Domain 3: Processing Flashcards
Which S3 to EMR copy command provides compression?
S3DistCp
What is a DAG?
Directed Acyclic Graph - key feature of Spark that caches data in memory providing faster performance
What is Hive?
Open source, data warehouse and analytic package that runs on a Hadoop cluster. Uses a SQL like language called Hive QL.
What is HBase?
Open source, non-relational, distributed database on Hadoop
How can Hive and HBase interact?
HBase can be queried using Hive QL and can be joined with Hive-based tables
What is HCatalog?
Allows you to access Hive metastore tables within Pig, Spark SQL, or custom MR applications
How are Glue Crawler’s charged?
By the minute
Where is the Hive Metastore stored by default?
MySQL on the master node
Where else can the Hive Metastore be stored?
Glue Catalog, RDS
What is Pig?
A SQL-like syntax tool to write MapReduce code
What AWS service is very similar to HBase?
DynamoDB
What is Splunk?
Collects and gathers index data about performance of EMR cluster
What tool can be used to browse and move data between HDFS and S3?
Hue
What is Flume?
Streams log data from web servers (think log fumes)
What is MXNet?
Deep learning tool
What is S3DistCP?
Tool for moving large amounts of data to/from S3 to/from HDFS?

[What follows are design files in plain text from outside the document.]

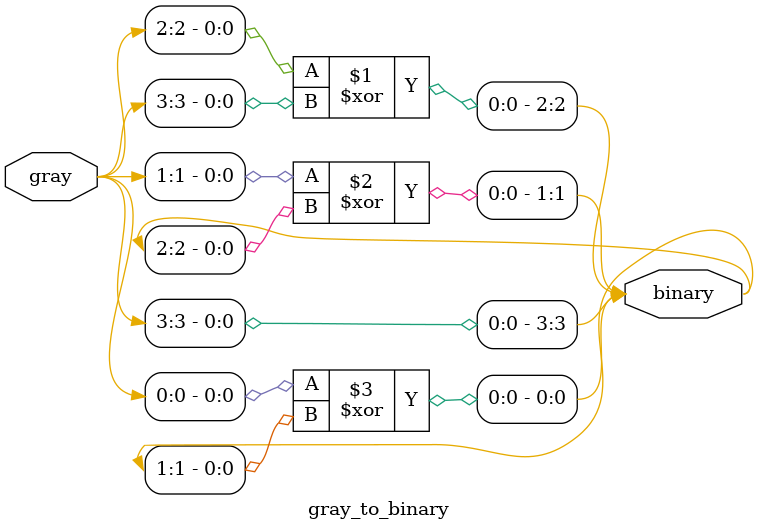
<source format=v>
module gray_to_binary (
     input [3:0] gray,
     output [3:0] binary 
);

     assign binary[3] = gray[3];
     assign binary[2] = gray[2] ^ binary[3];
     assign binary[1] = gray[1] ^ binary[2];
     assign binary[0] = gray[0] ^ binary[1];

endmodule

</source>
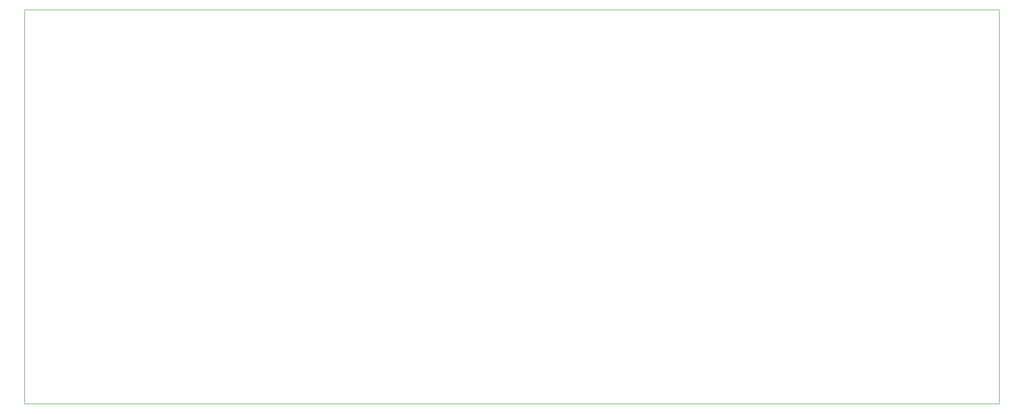
<source format=gbr>
G04 #@! TF.FileFunction,Profile,NP*
%FSLAX46Y46*%
G04 Gerber Fmt 4.6, Leading zero omitted, Abs format (unit mm)*
G04 Created by KiCad (PCBNEW 4.0.7) date 01/14/18 03:39:09*
%MOMM*%
%LPD*%
G01*
G04 APERTURE LIST*
%ADD10C,0.100000*%
%ADD11C,0.150000*%
G04 APERTURE END LIST*
D10*
D11*
X0Y-138000000D02*
X0Y0D01*
X341000000Y-138000000D02*
X0Y-138000000D01*
X341000000Y0D02*
X341000000Y-138000000D01*
X0Y0D02*
X341000000Y0D01*
M02*

</source>
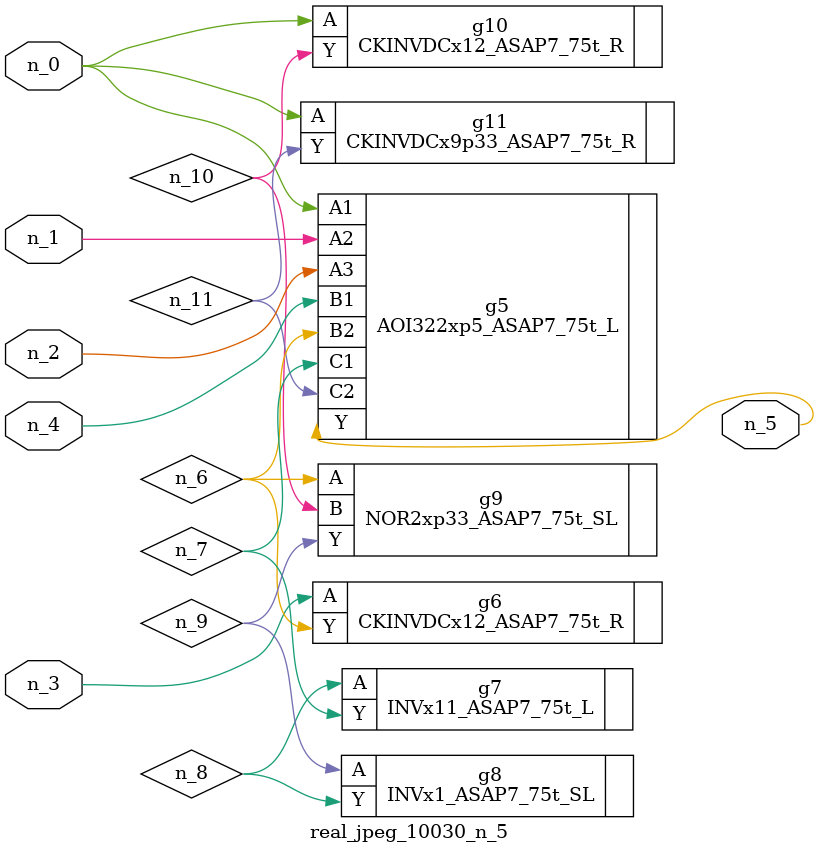
<source format=v>
module real_jpeg_10030_n_5 (n_4, n_0, n_1, n_2, n_3, n_5);

input n_4;
input n_0;
input n_1;
input n_2;
input n_3;

output n_5;

wire n_8;
wire n_11;
wire n_6;
wire n_7;
wire n_10;
wire n_9;

AOI322xp5_ASAP7_75t_L g5 ( 
.A1(n_0),
.A2(n_1),
.A3(n_2),
.B1(n_4),
.B2(n_6),
.C1(n_7),
.C2(n_11),
.Y(n_5)
);

CKINVDCx12_ASAP7_75t_R g10 ( 
.A(n_0),
.Y(n_10)
);

CKINVDCx9p33_ASAP7_75t_R g11 ( 
.A(n_0),
.Y(n_11)
);

CKINVDCx12_ASAP7_75t_R g6 ( 
.A(n_3),
.Y(n_6)
);

NOR2xp33_ASAP7_75t_SL g9 ( 
.A(n_6),
.B(n_10),
.Y(n_9)
);

INVx11_ASAP7_75t_L g7 ( 
.A(n_8),
.Y(n_7)
);

INVx1_ASAP7_75t_SL g8 ( 
.A(n_9),
.Y(n_8)
);


endmodule
</source>
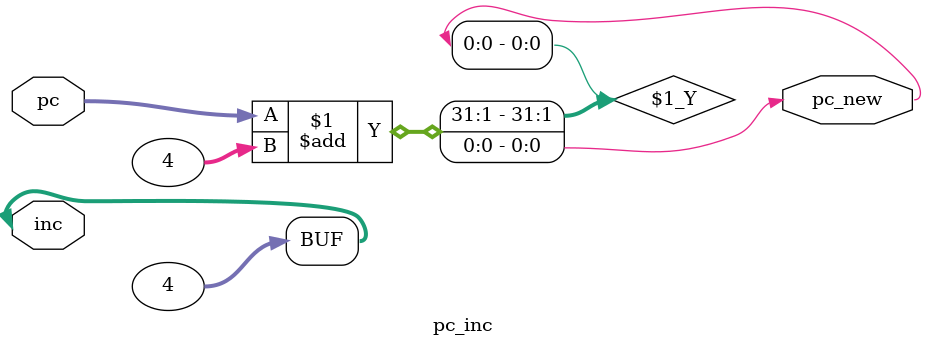
<source format=v>
module pc_inc(pc,inc,pc_new);

	input [31:0] pc,inc;
	output pc_new;

	assign inc = 4;
	assign pc_new = pc + inc;

endmodule

</source>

Can S3DistCP can be used across buckets and accounts?
Yes
What is Ganglia?
Monitoring tool
What is Mahout?
Machine learning
What is Accumulo?
NoSQL database
What is Sqoop?
Relational database connector
What is HCatalog?
Table and storage management for Hive metastore
What is Tachyon?
Accelerator for Spark
What is Derby?
Open source relational DB in Java
What is Ranger?
Data security manager for Hadoop
What is Kerberos?
Network authentication protocol for EMR
What is the maximum run time for a Lambda function?
900 seconds (15 minutes)
What is the minimum batching time for AWS Glue ETL jobs?
5 minutes
Is EMR ACID compliant?
No
Are EMR Clusters permanent or ephemeral by default?
Ephemeral - they will terminate as soon as complete unless otherwise stated (with an -alive flag)
What does EMR use to communicate with EMR Notebooks?
Livy